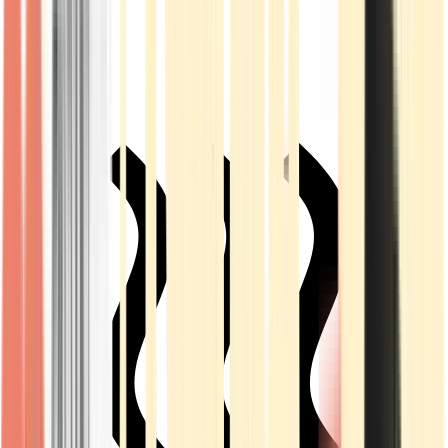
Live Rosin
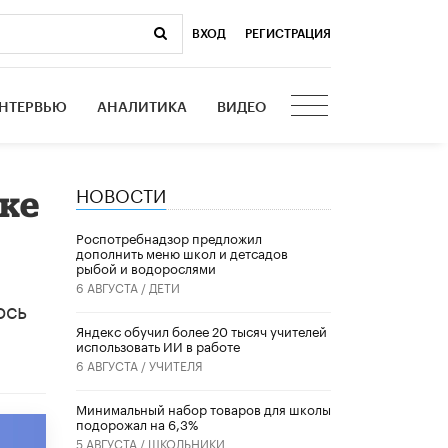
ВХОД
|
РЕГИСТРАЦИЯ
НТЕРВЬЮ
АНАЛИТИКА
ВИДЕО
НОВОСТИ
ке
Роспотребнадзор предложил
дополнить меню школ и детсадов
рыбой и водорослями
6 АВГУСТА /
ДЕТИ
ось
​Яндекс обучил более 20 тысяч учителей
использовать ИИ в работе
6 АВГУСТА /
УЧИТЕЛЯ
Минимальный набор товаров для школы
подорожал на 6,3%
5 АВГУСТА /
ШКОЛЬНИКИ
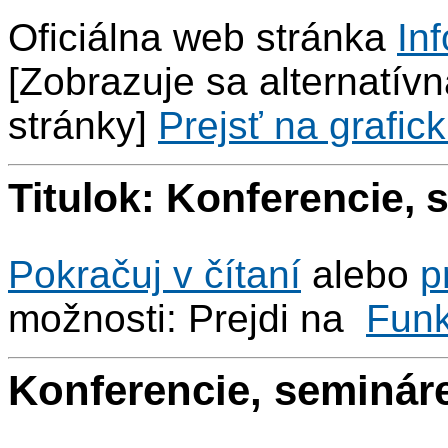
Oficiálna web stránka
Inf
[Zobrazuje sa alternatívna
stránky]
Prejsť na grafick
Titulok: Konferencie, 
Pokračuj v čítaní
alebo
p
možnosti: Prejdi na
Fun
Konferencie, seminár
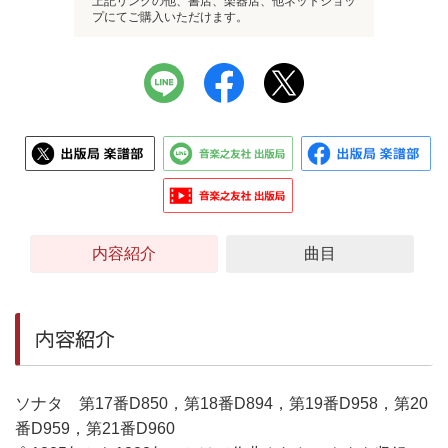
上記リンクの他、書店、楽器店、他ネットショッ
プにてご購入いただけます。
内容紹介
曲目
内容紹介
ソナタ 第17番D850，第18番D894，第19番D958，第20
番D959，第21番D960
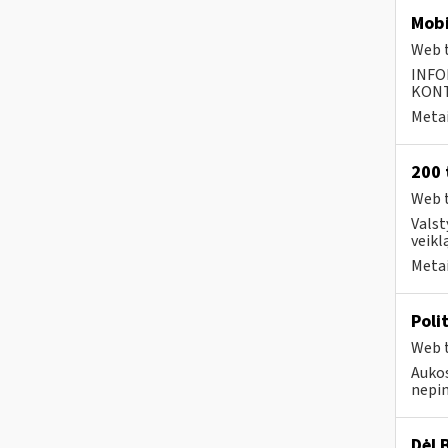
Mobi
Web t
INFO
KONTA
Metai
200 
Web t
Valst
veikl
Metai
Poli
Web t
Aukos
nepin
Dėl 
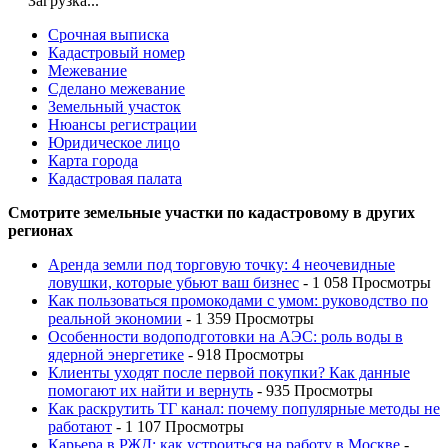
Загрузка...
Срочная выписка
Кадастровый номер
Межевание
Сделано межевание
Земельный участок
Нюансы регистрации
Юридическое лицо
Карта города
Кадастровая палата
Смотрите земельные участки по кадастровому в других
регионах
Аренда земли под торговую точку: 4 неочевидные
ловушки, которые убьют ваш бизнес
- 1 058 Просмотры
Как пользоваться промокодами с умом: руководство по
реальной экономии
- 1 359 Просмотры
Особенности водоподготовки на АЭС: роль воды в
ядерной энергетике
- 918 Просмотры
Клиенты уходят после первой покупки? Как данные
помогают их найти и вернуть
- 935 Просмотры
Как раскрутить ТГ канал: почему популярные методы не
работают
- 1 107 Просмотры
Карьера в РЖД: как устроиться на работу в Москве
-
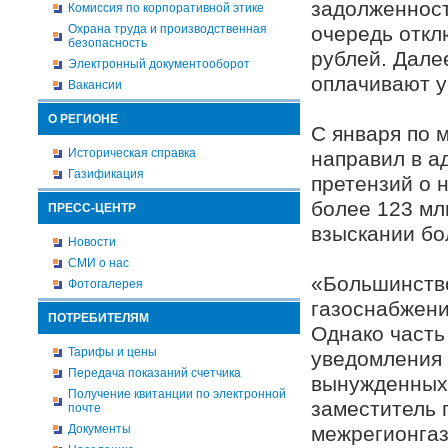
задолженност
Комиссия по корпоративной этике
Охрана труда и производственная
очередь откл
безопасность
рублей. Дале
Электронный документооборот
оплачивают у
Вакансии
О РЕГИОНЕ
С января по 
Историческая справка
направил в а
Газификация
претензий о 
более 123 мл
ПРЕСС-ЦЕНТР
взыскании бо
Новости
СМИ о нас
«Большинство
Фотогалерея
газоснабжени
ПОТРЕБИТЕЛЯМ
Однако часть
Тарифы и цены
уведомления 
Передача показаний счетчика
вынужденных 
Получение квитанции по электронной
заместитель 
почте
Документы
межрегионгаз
════
**TASK OBJECTIVE**
Reproduce the data from the line holding "Загрузка..." through the end, inclusive, with every "Просмотры" changed to "просмотров" and everything else left as it is. Leave the pictures out of your answer.

**YOUR SOLUTION**
Загрузка...
Срочная выписка
Кадастровый номер
Межевание
Сделано межевание
Земельный участок
Нюансы регистрации
Юридическое лицо
Карта города
Кадастровая палата
Смотрите земельные участки по кадастровому в других
регионах
Аренда земли под торговую точку: 4 неочевидные
ловушки, которые убьют ваш бизнес
- 1 058 просмотров
Как пользоваться промокодами с умом: руководство по
реальной экономии
- 1 359 просмотров
Особенности водоподготовки на АЭС: роль воды в
ядерной энергетике
- 918 просмотров
Клиенты уходят после первой покупки? Как данные
помогают их найти и вернуть
- 935 просмотров
Как раскрутить ТГ канал: почему популярные методы не
работают
- 1 107 просмотров
Карьера в РЖД: как устроиться на работу в Москве
-
задолженност
Комиссия по корпоративной этике
Охрана труда и производственная
очередь откл
безопасность
рублей. Дале
Электронный документооборот
оплачивают у
Вакансии
О РЕГИОНЕ
С января по 
Историческая справка
направил в а
Газификация
претензий о 
более 123 мл
ПРЕСС-ЦЕНТР
взыскании бо
Новости
СМИ о нас
«Большинство
Фотогалерея
газоснабжени
ПОТРЕБИТЕЛЯМ
Однако часть
Тарифы и цены
уведомления 
Передача показаний счетчика
вынужденных 
Получение квитанции по электронной
заместитель 
почте
Документы
межрегионгаз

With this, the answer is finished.